A Guerra no Fim do Mundo.

De início uma coisa precisa ser dita, quando a nossa imprensa é chamada a informar sobre os acontecimentos no mundo, conseguem faze-lo de forma pior do que cobrem os fatos internamente.

A maneira tosca e parcial como descrevem e entendem a agenda internacional do Presidente Lula, só é superada quando uma guerra começa em alguma lugar.

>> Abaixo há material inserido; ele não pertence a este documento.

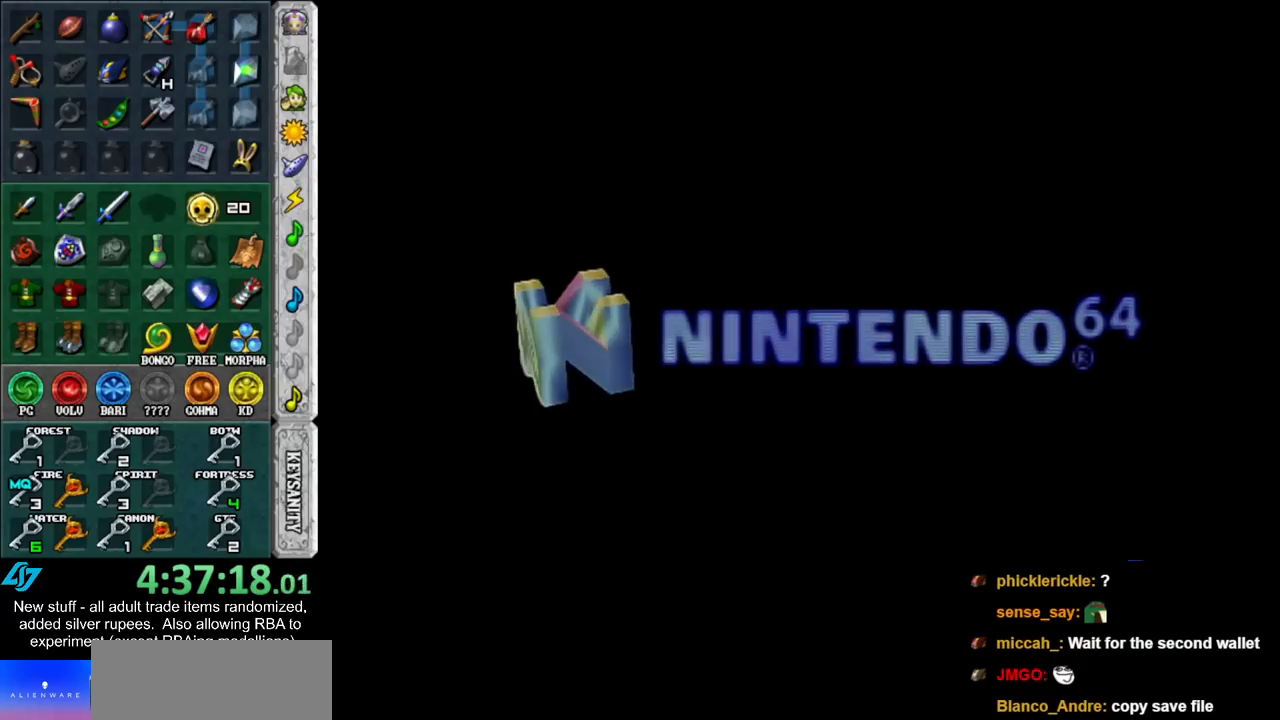
Gameplay with a controller (Nintendo layout); each line is a JSON object with the inputs held at the frame after it. "events" lists button and stick changes between this image and that frame as [ms after this image, input, new state], when the widget could be followed in between. Not read: L3 R3.
{"buttons": ["A", "B"], "left_stick": "center", "right_stick": "center", "events": [[267, "B", "down"], [367, "B", "up"], [483, "A", "down"], [483, "B", "down"]]}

Se levadas a sério as informações fornecidas por nossa imprensa tradicional sobre a guerra Ucrânia e Rússia, por exemplo, os Russos deveriam estar derrotados há muito tempo, Putin perdido e a economia soviética dizimada.

Evidente as dificuldades, mas nenhuma previsão certa.

Não por acaso. Como nada apuram senão distorcem e manipulam as notícias fornecidas pelas agências internacionais. Agravadas, porque repercutem interesses da OTAN, acrescentando análises distorcidas por conta própria.

Fora o despreparo, porque sem a presença de Lula e seu estilo de governo participativo no mundo e influente por méritos, a imprensa corporativa brasileira não tem nenhum interesse em cobrir os acontecimentos mundiais. O esforço que faz quando o Presidente Lula acontece mundo afora, é mínimo, preferem esconder o quanto podem o sucesso internacional do Presidente.

Mas voltamos a guerra.

Esse motim dos mercenários Wagner merece uma consideração especial. Porque mostrou que não somente nossos jornalistas não entenderam nada dos fatos neste caso, como também a imprensa ocidental também não entendeu nada.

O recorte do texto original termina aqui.